Re-posted from: https://bkamins.github.io/julialang/2024/02/02/combine.html
Introduction
I have written in the past about DataFrames.jl operation specification syntax
(also called minilanguage), see for example this post or this post.
Today I want to discuss one design decision made in this minilanguage and its consequences.
It is related with how vectors are handled when they are returned from some transformation function.
The post was written under Julia 1.10.0 and DataFrames.jl 1.6.1.
A basic example
Consider the following example, where we want to compute a profit from some sales data:
julia> using DataFrames
julia> df = DataFrame(name=["A", "B", "C"],
revenue=[10, 20, 30],
cost=[5, 12, 18])
3×3 DataFrame
Row │ name revenue cost
│ String Int64 Int64
─────┼────────────────────────
1 │ A 10 5
2 │ B 20 12
3 │ C 30 18
julia> combine(df, All(), ["revenue", "cost"] => (-) => "profit")
3×4 DataFrame
Row │ name revenue cost profit
│ String Int64 Int64 Int64
─────┼────────────────────────────────
1 │ A 10 5 5
2 │ B 20 12 8
3 │ C 30 18 12
The crucial point to understand here is that the -
function takes
two columns "revenue"
and "cost"
and returns a vector.
Users typically expect, as in this example, that this vector should
be spread across several rows.
When vector spreading is not desirable?
However, there are cases, when we might not want to spread a vector
into multiple rows. Consider for example a transformation in which
we want to put "revenue"
and "profit"
values in a 2-element vector
per product. Intuitively we could write something like:
julia> combine(groupby(df, :name),
All(),
["revenue", "cost"] => ((x,y) -> [only(x), only(y)]) => "vec")
ERROR: ArgumentError: all functions must return vectors of the same length
We get an error unfortunately. We will soon understand why, but before
I proceed let me comment on the [only(x), only(y)]
part of the definition.
The only
function makes sure that we have exactly one row per product.
To diagnose the issue let us drop the All()
part in our call:
julia> combine(groupby(df, :name),
["revenue", "cost"] => ((x,y) -> [only(x), only(y)]) => "vec")
6×2 DataFrame
Row │ name vec
│ String Int64
─────┼───────────────
1 │ A 10
2 │ A 5
3 │ B 20
4 │ B 12
5 │ C 30
6 │ C 18
Now we understand the problem. Because our function returns a vector it gets
spread over several rows (which leads to an error as other columns of df
have
a different length).
Solving the vector-spreading issue
As I have said above, most of the time vector spreading is a desired feature,
but in the example we have just studied it is not wanted.

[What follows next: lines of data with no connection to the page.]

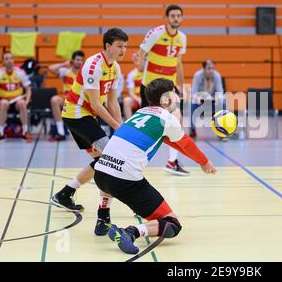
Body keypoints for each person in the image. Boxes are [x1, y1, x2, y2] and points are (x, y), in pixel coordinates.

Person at [93, 78, 217, 254]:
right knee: (172, 224)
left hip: (100, 175)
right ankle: (130, 233)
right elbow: (186, 143)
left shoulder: (140, 113)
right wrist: (204, 162)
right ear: (166, 99)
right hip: (125, 183)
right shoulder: (168, 119)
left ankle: (103, 218)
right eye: (175, 93)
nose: (178, 96)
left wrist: (201, 161)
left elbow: (170, 141)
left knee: (111, 166)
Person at [50, 28, 127, 237]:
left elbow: (112, 102)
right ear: (107, 46)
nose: (123, 50)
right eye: (119, 46)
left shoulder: (116, 68)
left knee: (103, 162)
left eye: (125, 46)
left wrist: (120, 126)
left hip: (86, 116)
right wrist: (118, 129)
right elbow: (96, 104)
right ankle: (103, 216)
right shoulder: (93, 65)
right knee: (111, 159)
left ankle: (65, 193)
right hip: (77, 114)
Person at [132, 4, 189, 176]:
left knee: (176, 120)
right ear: (166, 18)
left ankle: (172, 162)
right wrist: (141, 67)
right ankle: (134, 160)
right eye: (173, 15)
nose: (176, 18)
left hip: (169, 87)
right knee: (146, 124)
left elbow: (178, 62)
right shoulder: (155, 33)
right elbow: (140, 54)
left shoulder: (182, 38)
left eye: (179, 15)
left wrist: (183, 85)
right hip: (150, 86)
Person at [0, 52, 32, 143]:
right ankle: (0, 133)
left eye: (11, 58)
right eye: (6, 59)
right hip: (4, 100)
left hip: (17, 100)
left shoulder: (20, 72)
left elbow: (28, 89)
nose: (9, 61)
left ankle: (25, 132)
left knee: (22, 103)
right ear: (3, 61)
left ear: (13, 60)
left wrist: (27, 101)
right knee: (4, 103)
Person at [46, 50, 85, 141]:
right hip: (67, 100)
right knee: (54, 100)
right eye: (77, 60)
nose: (79, 62)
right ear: (72, 61)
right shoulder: (65, 71)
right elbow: (51, 68)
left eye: (81, 60)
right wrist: (64, 63)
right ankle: (61, 132)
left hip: (80, 101)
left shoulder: (84, 73)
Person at [189, 60, 226, 140]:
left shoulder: (217, 75)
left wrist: (217, 98)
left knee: (222, 103)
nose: (211, 70)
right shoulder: (198, 75)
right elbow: (194, 92)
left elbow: (220, 91)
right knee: (190, 104)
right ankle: (192, 130)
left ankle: (221, 131)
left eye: (213, 68)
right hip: (200, 101)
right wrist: (198, 99)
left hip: (212, 102)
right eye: (209, 68)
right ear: (204, 68)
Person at [123, 55, 143, 119]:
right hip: (136, 98)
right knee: (127, 100)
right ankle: (128, 124)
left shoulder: (149, 73)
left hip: (149, 98)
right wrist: (138, 99)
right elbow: (131, 93)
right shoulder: (132, 74)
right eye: (143, 61)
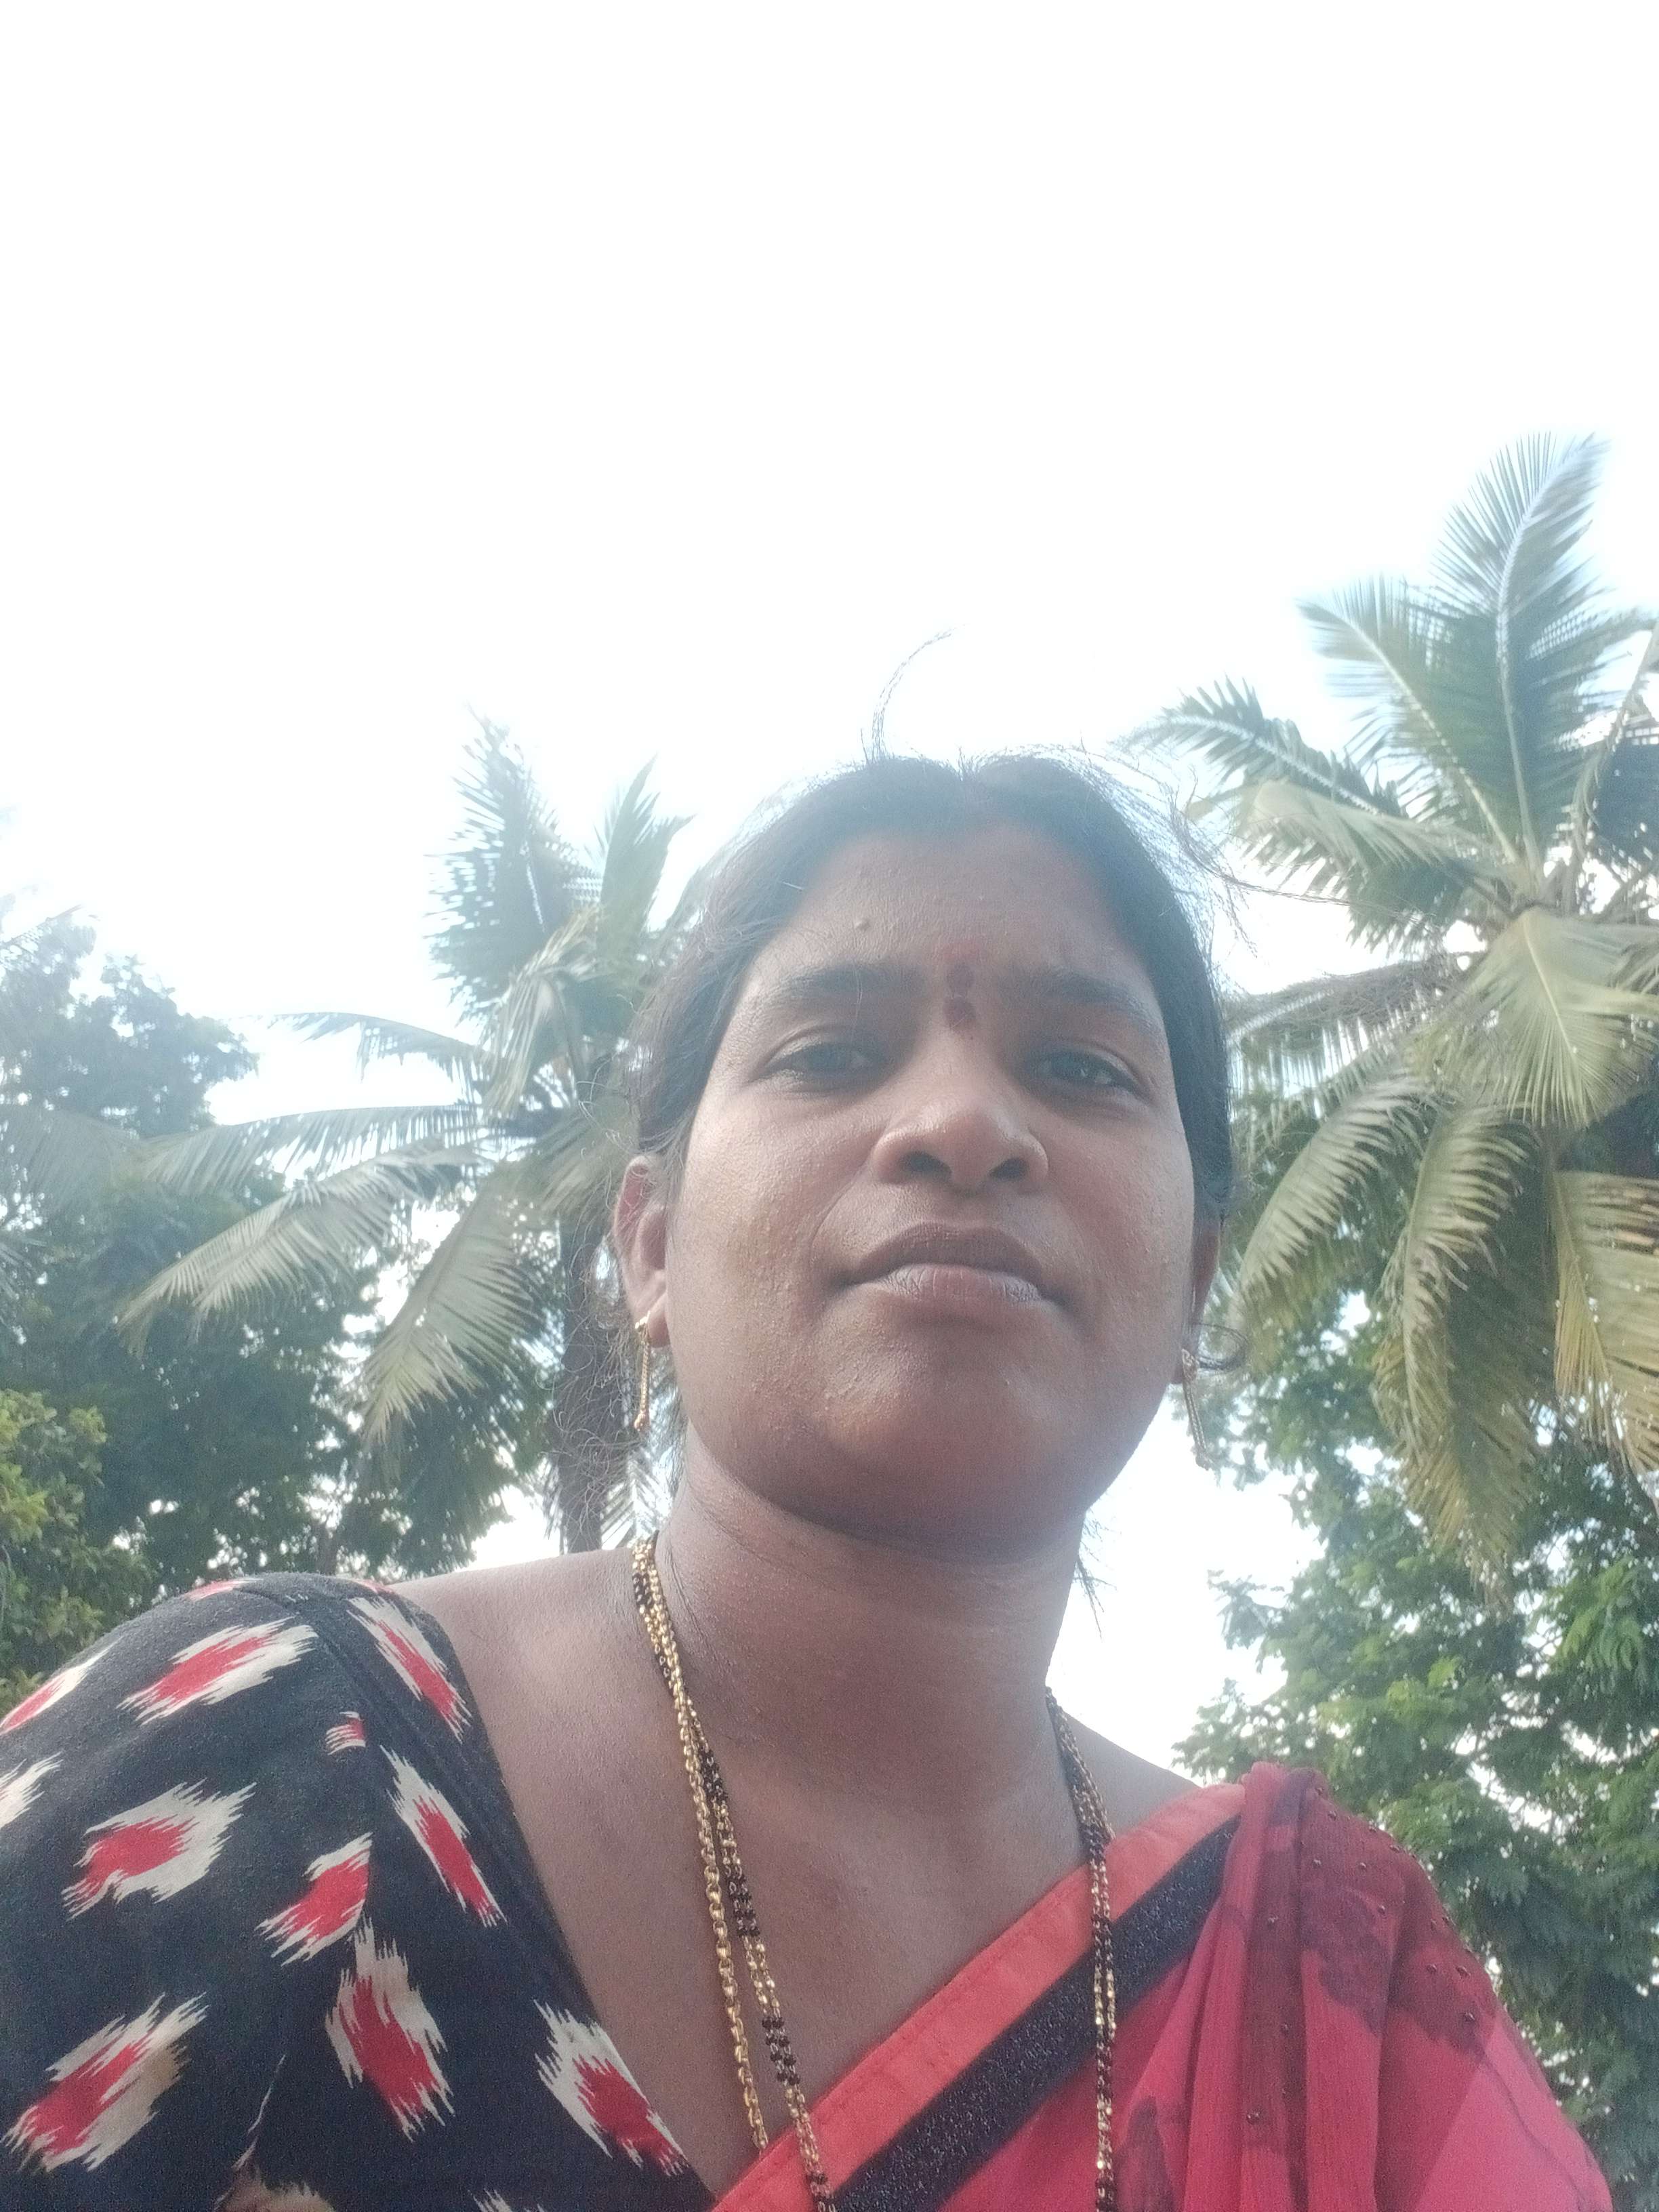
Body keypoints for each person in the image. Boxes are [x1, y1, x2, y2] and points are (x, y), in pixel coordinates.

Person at [0, 753, 1611, 2212]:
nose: (966, 1123)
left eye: (1083, 1068)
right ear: (648, 1242)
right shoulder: (265, 1756)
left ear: (1193, 1283)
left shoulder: (1335, 1983)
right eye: (832, 1052)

For such cases DataFrames.jl allows you to protect vectors from being spread.
What you need to do is to call Ref
function on the returned value.
This will protect the result from being spread:
julia> combine(groupby(df, :name),
All(),
["revenue", "cost"] => ((x,y) -> Ref([only(x), only(y)])) => "vec")
3×4 DataFrame
Row │ name revenue cost vec
│ String Int64 Int64 Array…
─────┼──────────────────────────────────
1 │ A 10 5 [10, 5]
2 │ B 20 12 [20, 12]
3 │ C 30 18 [30, 18]
Now, as we wanted, the entries of the "vec"
columns are vectors. Wrapping the return
value of our function with Ref
protected the vectors from being spread.
The alternative function that you could use to get the same effect is fill
:
julia> combine(groupby(df, :name),
All(),
["revenue", "cost"] => ((x,y) -> fill([only(x), only(y)])) => "vec")
3×4 DataFrame
Row │ name revenue cost vec
│ String Int64 Int64 Array…
─────┼──────────────────────────────────
1 │ A 10 5 [10, 5]
2 │ B 20 12 [20, 12]
3 │ C 30 18 [30, 18]
or you could wrap the return value with another pair of [...]
:
julia> combine(groupby(df, :name),
All(),
["revenue", "cost"] => ((x,y) -> [[only(x), only(y)]]) => "vec")
3×4 DataFrame
Row │ name revenue cost vec
│ String Int64 Int64 Array…
─────┼──────────────────────────────────
1 │ A 10 5 [10, 5]
2 │ B 20 12 [20, 12]
3 │ C 30 18 [30, 18]
What is going on here? In all three cases (Ref
, fill
, and [...]
) we are wrapping a vector in another object that works like an outer vector.
In the case of [...]
it is just a vector, fill
produces a 0
-dimensional array, and Ref
creates a wrapper that behaves like 0-dimensional array.
In all cases DataFrames.jl treats this outer wrapper as a 1-element vector and just stores its contents in a single row (because there is one element to store).
Conclusions
I hope that you will find the example I gave today useful when transforming vectors using DataFrames.jl.